一方、イナモトは社内と社外に次ぐ、“文化のDX”という第3の要素を指摘する。具体例として、今夏に一時帰国した際の入国審査で、空港職員がコロナ対策の確認項目を、用紙に一つひとつハンコを押しながら確認していたことを挙げた。
「笑ってしまうほどの、『ザ・ジャパニーズ』。コロナ対策アプリのダウンロードや起動できるかを確認して、紙にハンコを押すアナログさ。『効率は悪いが、今までやってきたことだから』という、従来の文化が変わっていない象徴だと感じた」
楠木は、イナモトの語った「効率は悪いが、今までやってきたこと」を“因習”と表現。「ただ、それらの因習はコロナによって、『全部気のせいだった』とわかった。因習は合理性がないため、気づけば変えるのも早い」と、コロナ禍の現在は変化のチャンスだとも捉えた。

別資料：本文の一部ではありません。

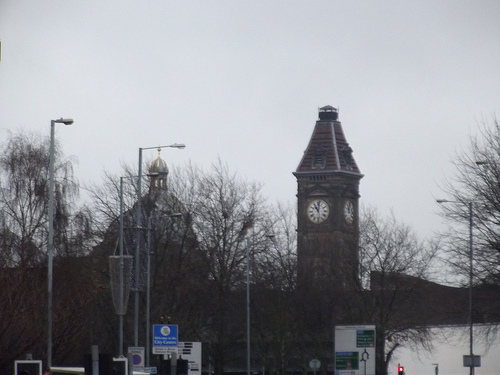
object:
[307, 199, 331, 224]
clock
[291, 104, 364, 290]
tower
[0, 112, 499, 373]
trees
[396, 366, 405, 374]
traffic light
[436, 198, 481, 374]
lamp post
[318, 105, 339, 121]
roof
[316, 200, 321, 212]
hands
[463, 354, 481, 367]
sign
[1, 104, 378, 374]
building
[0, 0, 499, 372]
sky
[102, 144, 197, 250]
dome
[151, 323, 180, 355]
sign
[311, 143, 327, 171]
window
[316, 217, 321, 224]
roman numerals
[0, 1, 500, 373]
city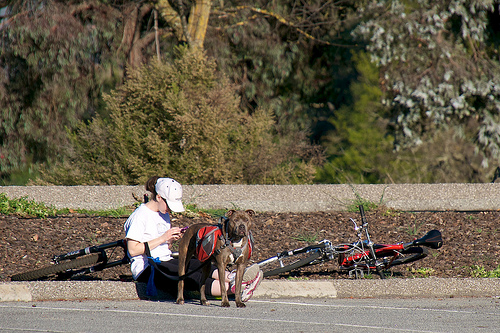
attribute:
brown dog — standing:
[185, 204, 254, 306]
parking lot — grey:
[10, 283, 472, 333]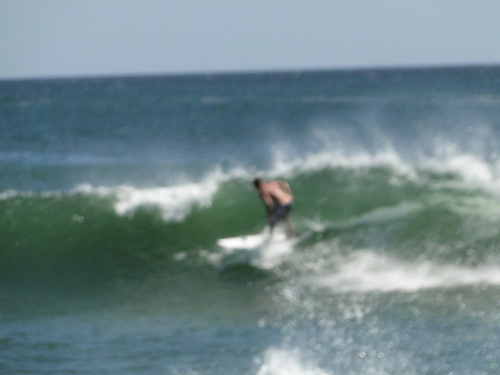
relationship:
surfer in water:
[246, 168, 299, 242] [1, 77, 499, 374]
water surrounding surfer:
[1, 77, 499, 374] [246, 168, 299, 242]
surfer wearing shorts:
[246, 168, 299, 242] [265, 200, 306, 226]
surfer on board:
[246, 168, 299, 242] [210, 226, 301, 256]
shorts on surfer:
[265, 200, 306, 226] [246, 168, 299, 242]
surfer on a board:
[246, 168, 299, 242] [210, 226, 301, 256]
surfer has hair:
[246, 168, 299, 242] [248, 177, 265, 186]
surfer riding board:
[246, 168, 299, 242] [210, 226, 301, 256]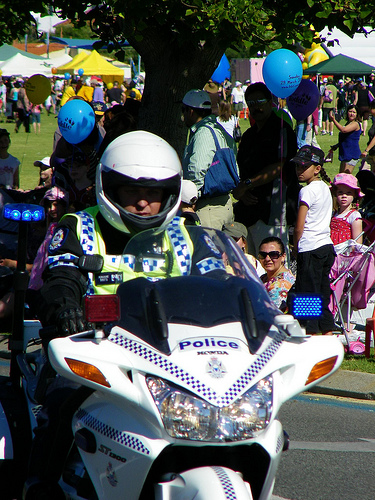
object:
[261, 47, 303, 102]
balloon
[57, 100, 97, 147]
balloon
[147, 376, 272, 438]
front headlight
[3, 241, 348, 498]
motorcycle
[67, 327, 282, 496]
stripe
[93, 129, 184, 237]
helmet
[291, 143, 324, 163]
hat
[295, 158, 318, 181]
head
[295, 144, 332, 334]
girl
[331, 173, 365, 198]
hat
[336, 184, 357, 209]
head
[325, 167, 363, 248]
girl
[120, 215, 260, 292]
windshield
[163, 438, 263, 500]
fender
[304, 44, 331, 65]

因習を打破するには、「踏み切れるかどうか」という経営者の決断次第と言える。「商売として儲かったり、スピードが上がったり、コストが低くなるなど、それらは仕事を通してわかる。社員が実感できる例をいかに経営者はつくれるか」と楠木。ベースとなる企業文化が変われば、社内外のDXも一気通貫に変わる可能性もあるとした。
また、楠木は「コロナはリアルに対する、オンラインというオルタナティブを与えてくれた。オルタナティブがあると、改めてリアルのよさもわかる」と言う。DXが浸透するほど、DXに当てはまらないアナログの価値も浮き彫りになり、リソースをデジタルとアナログにいかに振りわけていくかで、経営者の力量が問われると見る。
問われる経営者の決断力
セッションの終盤、両者が「経営者の持つべき視点とDX成功のカギ」と問われた際、イナモトは「コロナによってリーダーシップのいい面と悪い面が浮き彫りになっただけに、経営者には本質的なリーダーシップが必要。DXでも、やはり文化の改革が一番のカギ。何が形式で何が本質かを見極め、その上で改革を実行する覚悟が最も重要になってくる」と語った。
楠木もまた、「これからは、『これが正解だ』というものはない」と、不確実性の高まる現代におけるリーダーの重要性を説いた。
図らずも、ともに経営者のリーダーシップに触れた両者。最後は楠木の「決断とは、何かを断つということ。何事にも良い面がある中で、何を捨てるか。断つと決められることに決断の意味がある」という言葉で、セッションは締めくくられた。
コロナで企業の実力がむき出しになる現代。下した決断をいかに正解に導いていけるかも、経営者の力量として問われそうだ。